In Australia there has been much argument about the ‘black-armband’ view of history, of paying particular attention to the dark side of Australia’s colonial past, rather than celebrating achievements. Sarah Thornhill would argue that when such stories are hidden they cast a long painful shadow. It is the sequel to The Secret River, published in 2005. And it is truly a sequel, in that the events of that book have unforeseen consequences in this. Sarah Thornhill is William Thornhill’s youngest child, born after the events of Secret River. She gradually realises that she has an older brother, Dick, estranged from the family for reasons she doesn’t know. She falls in love with Jack Langlands, a half-caste who seems almost part of the family, indeed works with her brother Will as a sealer.
When Will drowns, the existence of his half Maori daughter is revealed and she is brought, unwillingly, by Jack to live with the Thornhills. She cannot speak English and is unresponsive, except to an Aboriginal stable hand. Although rechristened Rachel, she is always referred to as ‘the girl’.
When Jack and Sarah are discovered in a passionate embrace, Sarah’s step-mother vows to split them up, and indeed, after a conversation with William, Jack leaves angrily, never wanting to see her face again. Sarah believes it is his pride, but when on his deathbed, William sends her to try and reconcile him with Dick, it is revealed that the reason was Jack been told of William’s involvement in the massacre of some of Jack’s family that is the culmination of The Secret River.
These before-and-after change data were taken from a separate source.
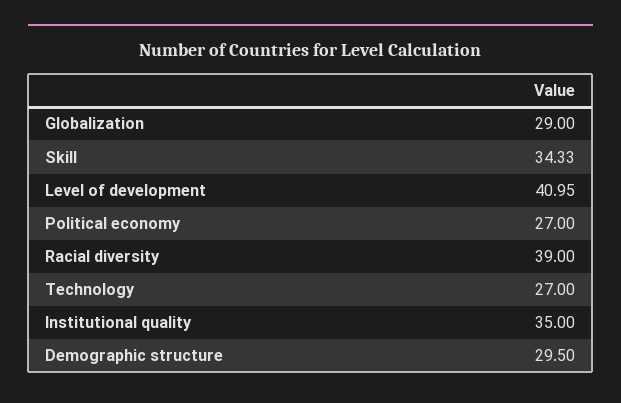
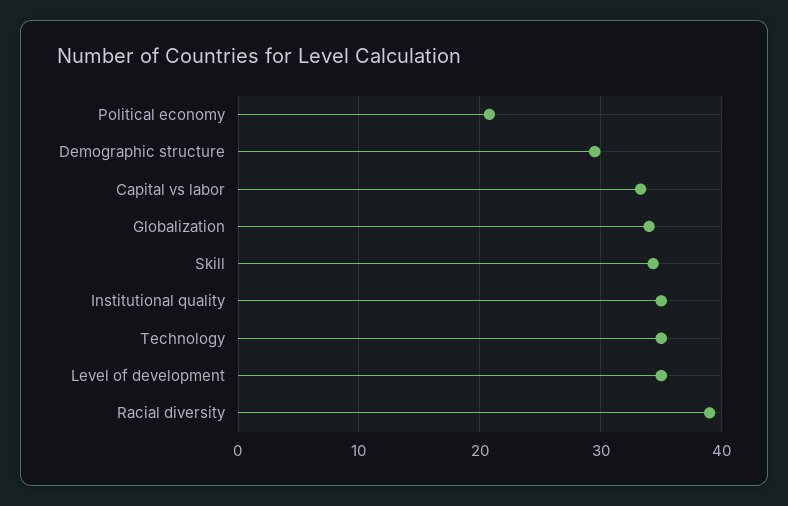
  {
-   "Globalization": 29,
+   "Globalization": 34,
    "Skill": 34.33,
-   "Level of development": 40.95,
+   "Level of development": 35,
-   "Political economy": 27,
+   "Political economy": 21,
    "Racial diversity": 39,
-   "Technology": 27,
+   "Technology": 35,
    "Institutional quality": 35,
-   "Demographic structure": 29.5
+   "Demographic structure": 29.5,
+   "Capital vs labor": 33
  }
Sarah agrees to marry a newly arrived settler, John Daunt. His property is a remote ride away and she feels very isolated. Daunt is Irish, together with his housekeeper, and occasionally there is music which affects them greatly:
“This was what it was to belong to a place. To be brought undone by the music of the land where you’d been born. The loss as sharp a pain as mourning a lover. Us currency lads and lasses had no feeling like that about the land we called ours. It had no voice that we could hear, no song we could sing. Nothing but a blank where the past was. Emptiness, like a closed room, at our backs.” (p197)
However, gradually, they grow closer and have a child. She realises that she does love him, and that she now has a new home and future.
The half Maori girl dies in childbirth and Jack reappears to persuade her to go to New Zealand and tell the story of her sad life. Although unwilling, she goes and understands that even when the stories are tragic, they need to be told for their effects not to continue to ripple through generations. Stories need to be told, good or bad.